TASK TO CARRY OUT - Could you please output all of the data exactly, without the images?

DATA EXTRACT -
_ _ _ _ _ _ _

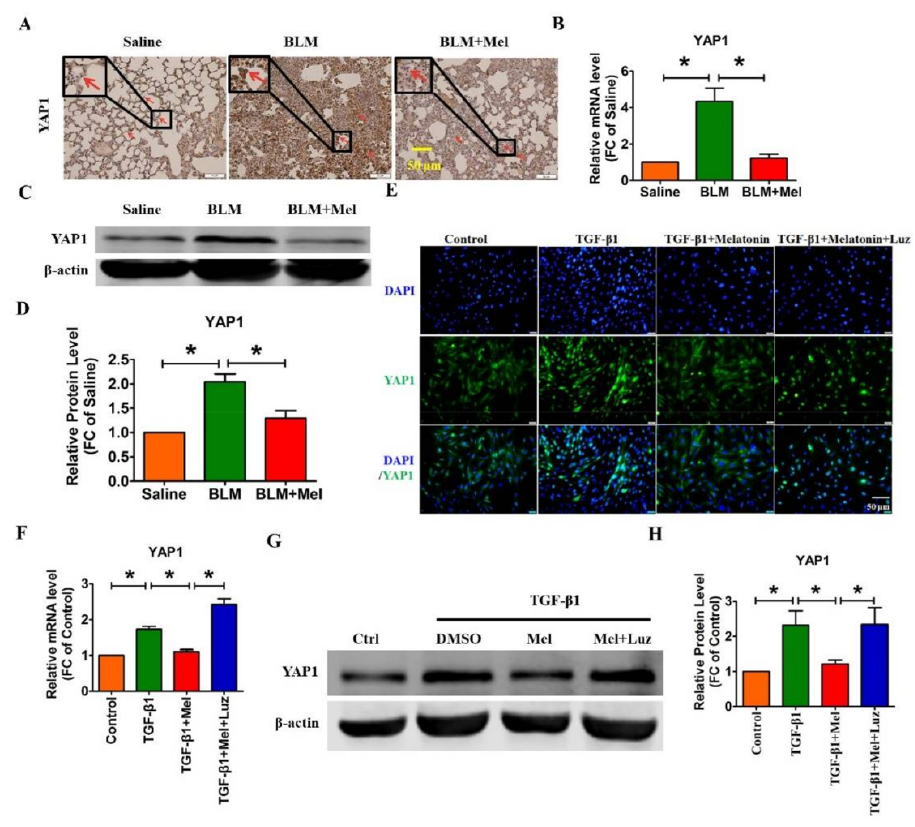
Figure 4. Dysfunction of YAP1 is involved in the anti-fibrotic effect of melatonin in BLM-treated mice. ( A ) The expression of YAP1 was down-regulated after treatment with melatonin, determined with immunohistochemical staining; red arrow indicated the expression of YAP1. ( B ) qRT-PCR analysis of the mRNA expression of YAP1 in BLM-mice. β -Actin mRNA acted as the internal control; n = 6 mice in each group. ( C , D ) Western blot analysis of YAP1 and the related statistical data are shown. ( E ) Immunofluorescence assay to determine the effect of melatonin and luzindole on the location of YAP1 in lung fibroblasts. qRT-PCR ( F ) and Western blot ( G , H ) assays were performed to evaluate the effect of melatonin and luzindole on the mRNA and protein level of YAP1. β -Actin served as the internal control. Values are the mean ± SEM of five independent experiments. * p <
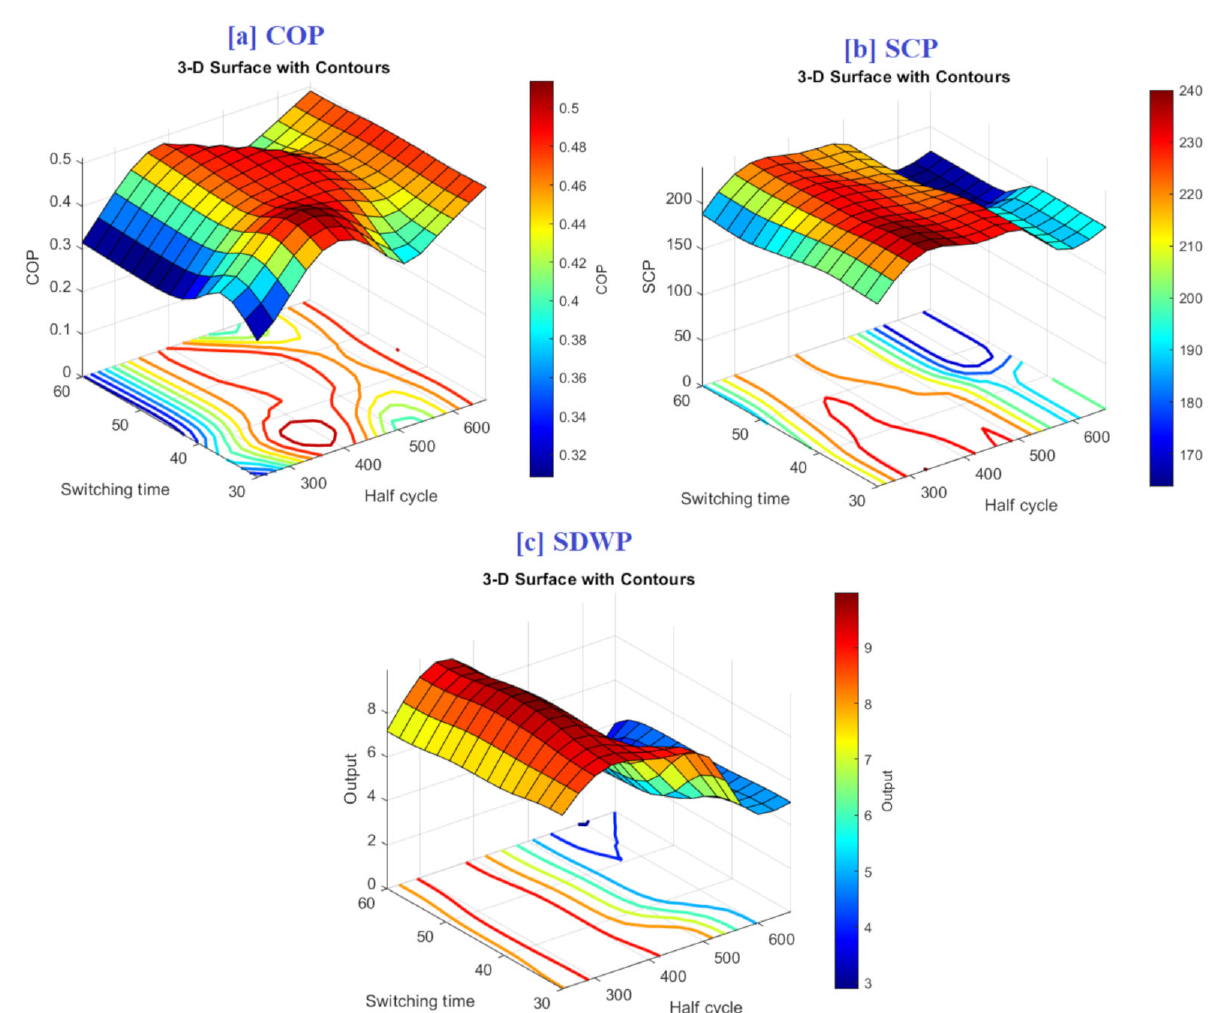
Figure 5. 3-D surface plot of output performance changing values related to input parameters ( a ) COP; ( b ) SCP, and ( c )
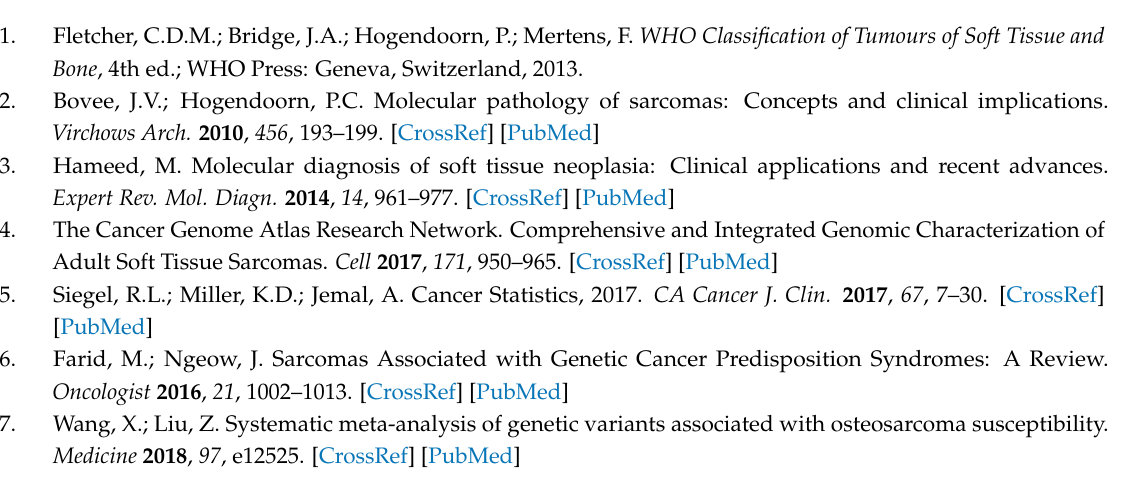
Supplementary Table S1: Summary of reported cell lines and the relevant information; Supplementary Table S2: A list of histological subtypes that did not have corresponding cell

_ _ _ _ _ _ _

COMPLETED EXERCISE -
Figure 4. Dysfunction of YAP1 is involved in the anti-fibrotic effect of melatonin in BLM-treated mice. ( A ) The expression of YAP1 was down-regulated after treatment with melatonin, determined with immunohistochemical staining; red arrow indicated the expression of YAP1. ( B ) qRT-PCR analysis of the mRNA expression of YAP1 in BLM-mice. β -Actin mRNA acted as the internal control; n = 6 mice in each group. ( C , D ) Western blot analysis of YAP1 and the related statistical data are shown. ( E ) Immunofluorescence assay to determine the effect of melatonin and luzindole on the location of YAP1 in lung fibroblasts. qRT-PCR ( F ) and Western blot ( G , H ) assays were performed to evaluate the effect of melatonin and luzindole on the mRNA and protein level of YAP1. β -Actin served as the internal control. Values are the mean ± SEM of five independent experiments. * p <
Figure 5. 3-D surface plot of output performance changing values related to input parameters ( a ) COP; ( b ) SCP, and ( c )
Supplementary Table S1: Summary of reported cell lines and the relevant information; Supplementary Table S2: A list of histological subtypes that did not have corresponding cell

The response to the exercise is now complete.